Exercises to complete.
1 - From the passage on Torres's congressional campaign, print the part that begins at the words "In July 2019, Torres" and stops after the words "during his campaign.".
2 - In one to three sentences, explain why the City Council dissolved the subcommittee that Díaz chaired, according to the passage on Torres's congressional campaign.

Torres has stated that he is "intent on advancing politically", and has been floated as a future candidate for mayor of New York City. His "goal is to be a national champion for the urban poor".

In July 2019, Torres announced his candidacy for the U.S. House of Representatives for . In his announcement, Torres shared his history of depression. Torres said he was seeking the office to pursue "his legislative passions of overhauling public housing and focusing on the issues of concentrated poverty". The 15th congressional district is the nation's poorest in terms of median income. Torres said, "If you are on a mission to fight racially concentrated poverty ... then you have to be a policymaker on the national stage." He favors maximizing social housing in the nation, including the ending of land-use bans of apartments, which he says will result in the reduction of carbon emissions, as well as increase affordable housing. Torres came under criticism for his willingness to take real estate cash donations during his campaign.

Torres's main opponent as he started campaigning in the Democratic primary was Rubén Díaz Sr., a conservative Democrat and Pentecostal minister, who does not believe in, and openly stood in opposition to, same-sex marriage. Media outlets contextualized the contest between the two, noting their age difference, contrasting levels of experience, and Torres's open homosexuality versus Díaz's track record of anti-LGBT rhetoric. Torres said he saw Díaz as "temperamentally and ideologically indistinguishable" from Donald Trump. According to The New York Times, Díaz had "a decades-long history of making homophobic remarks"; LGBTQ Nation said his anti-LGBT rhetoric started in the early 1990s, right after his start in city politics, when he claimed the city's hosting the 1994 Gay Games "would spread AIDS and corrupt children". In February 2019, Díaz said that the City Council was "controlled by homosexuals"; in response, the council dissolved a subcommittee he chaired. As of July 2019, Torres had raised $500,000 and Díaz $80,000. Torres was endorsed by the LGBTQ+ Victory Fund and the Congressional Equality Caucus (Equality PAC).

Entries shown.

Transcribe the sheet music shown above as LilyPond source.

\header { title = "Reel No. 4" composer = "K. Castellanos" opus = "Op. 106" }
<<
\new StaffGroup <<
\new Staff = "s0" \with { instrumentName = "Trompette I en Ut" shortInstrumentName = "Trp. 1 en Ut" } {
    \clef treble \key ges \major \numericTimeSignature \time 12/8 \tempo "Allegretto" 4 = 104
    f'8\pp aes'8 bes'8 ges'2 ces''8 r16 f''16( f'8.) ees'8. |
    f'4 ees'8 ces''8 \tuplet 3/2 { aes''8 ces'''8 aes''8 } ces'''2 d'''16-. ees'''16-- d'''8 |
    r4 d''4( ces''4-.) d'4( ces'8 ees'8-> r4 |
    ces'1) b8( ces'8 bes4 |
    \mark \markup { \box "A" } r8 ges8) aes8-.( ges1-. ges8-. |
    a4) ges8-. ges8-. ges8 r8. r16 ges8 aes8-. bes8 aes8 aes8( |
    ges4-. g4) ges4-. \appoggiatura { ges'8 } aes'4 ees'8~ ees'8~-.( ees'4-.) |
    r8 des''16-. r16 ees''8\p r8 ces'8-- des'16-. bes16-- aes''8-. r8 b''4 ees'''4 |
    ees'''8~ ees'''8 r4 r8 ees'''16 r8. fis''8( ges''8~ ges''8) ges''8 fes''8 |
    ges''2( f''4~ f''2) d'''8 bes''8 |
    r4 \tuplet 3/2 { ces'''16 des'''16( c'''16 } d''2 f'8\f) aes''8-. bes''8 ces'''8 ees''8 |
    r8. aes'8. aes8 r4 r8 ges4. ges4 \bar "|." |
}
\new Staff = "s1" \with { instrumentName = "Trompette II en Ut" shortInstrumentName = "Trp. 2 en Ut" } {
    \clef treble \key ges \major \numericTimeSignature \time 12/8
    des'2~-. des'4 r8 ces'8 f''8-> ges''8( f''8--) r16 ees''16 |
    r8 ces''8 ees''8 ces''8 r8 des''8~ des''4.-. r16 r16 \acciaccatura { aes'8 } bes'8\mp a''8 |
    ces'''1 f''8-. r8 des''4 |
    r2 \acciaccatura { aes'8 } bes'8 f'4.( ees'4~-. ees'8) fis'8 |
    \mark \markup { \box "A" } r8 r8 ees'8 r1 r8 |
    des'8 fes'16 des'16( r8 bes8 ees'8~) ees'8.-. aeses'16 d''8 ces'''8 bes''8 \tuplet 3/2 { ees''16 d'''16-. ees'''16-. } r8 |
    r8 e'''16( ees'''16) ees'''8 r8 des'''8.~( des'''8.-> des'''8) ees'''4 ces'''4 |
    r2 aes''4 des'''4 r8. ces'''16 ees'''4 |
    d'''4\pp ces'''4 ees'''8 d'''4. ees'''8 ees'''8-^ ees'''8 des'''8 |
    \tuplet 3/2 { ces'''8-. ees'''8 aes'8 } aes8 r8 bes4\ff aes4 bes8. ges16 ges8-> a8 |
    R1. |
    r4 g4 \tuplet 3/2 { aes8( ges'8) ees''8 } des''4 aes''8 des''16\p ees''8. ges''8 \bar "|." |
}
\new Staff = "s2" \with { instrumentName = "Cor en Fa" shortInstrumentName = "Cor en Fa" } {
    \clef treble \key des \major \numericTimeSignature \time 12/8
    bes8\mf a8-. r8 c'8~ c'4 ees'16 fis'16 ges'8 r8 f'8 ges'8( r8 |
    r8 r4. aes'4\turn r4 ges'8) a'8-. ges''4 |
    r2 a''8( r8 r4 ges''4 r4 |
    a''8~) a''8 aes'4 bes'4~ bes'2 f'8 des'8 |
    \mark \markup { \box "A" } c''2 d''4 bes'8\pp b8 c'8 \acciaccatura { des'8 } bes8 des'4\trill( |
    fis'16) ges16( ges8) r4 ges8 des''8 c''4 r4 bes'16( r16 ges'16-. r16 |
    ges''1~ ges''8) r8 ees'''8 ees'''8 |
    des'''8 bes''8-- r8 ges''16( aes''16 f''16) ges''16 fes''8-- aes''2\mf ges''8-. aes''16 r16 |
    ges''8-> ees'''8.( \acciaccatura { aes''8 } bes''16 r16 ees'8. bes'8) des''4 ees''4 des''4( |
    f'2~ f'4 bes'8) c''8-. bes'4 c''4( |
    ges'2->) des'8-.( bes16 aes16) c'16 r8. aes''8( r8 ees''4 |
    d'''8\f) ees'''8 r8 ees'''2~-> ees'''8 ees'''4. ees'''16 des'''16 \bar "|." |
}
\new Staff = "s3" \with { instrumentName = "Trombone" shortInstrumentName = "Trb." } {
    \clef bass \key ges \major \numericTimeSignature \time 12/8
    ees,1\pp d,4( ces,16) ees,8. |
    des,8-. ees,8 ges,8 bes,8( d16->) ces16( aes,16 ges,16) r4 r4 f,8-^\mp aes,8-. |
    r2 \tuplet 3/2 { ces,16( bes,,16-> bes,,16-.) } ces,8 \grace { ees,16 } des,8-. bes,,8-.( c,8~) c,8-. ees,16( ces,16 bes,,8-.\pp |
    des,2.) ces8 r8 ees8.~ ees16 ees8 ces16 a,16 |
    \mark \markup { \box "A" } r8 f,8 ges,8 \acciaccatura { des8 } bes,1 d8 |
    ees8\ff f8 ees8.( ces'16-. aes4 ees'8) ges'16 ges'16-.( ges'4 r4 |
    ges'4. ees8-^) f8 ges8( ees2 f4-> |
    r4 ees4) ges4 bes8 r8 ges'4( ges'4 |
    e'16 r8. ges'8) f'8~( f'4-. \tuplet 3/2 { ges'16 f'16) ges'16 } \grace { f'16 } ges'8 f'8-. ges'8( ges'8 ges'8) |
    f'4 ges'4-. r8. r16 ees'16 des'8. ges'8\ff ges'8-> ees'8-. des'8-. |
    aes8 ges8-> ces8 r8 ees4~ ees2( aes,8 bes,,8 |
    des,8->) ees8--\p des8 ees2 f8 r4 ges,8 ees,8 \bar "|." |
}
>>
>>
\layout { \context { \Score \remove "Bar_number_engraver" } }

Answers provided.
1 -
In July 2019, Torres announced his candidacy for the U.S. House of Representatives for . In his announcement, Torres shared his history of depression. Torres said he was seeking the office to pursue "his legislative passions of overhauling public housing and focusing on the issues of concentrated poverty". The 15th congressional district is the nation's poorest in terms of median income. Torres said, "If you are on a mission to fight racially concentrated poverty ... then you have to be a policymaker on the national stage." He favors maximizing social housing in the nation, including the ending of land-use bans of apartments, which he says will result in the reduction of carbon emissions, as well as increase affordable housing. Torres came under criticism for his willingness to take real estate cash donations during his campaign.

2 - The council dissolved the subcommittee in response to Díaz's February 2019 statement that the City Council was "controlled by homosexuals."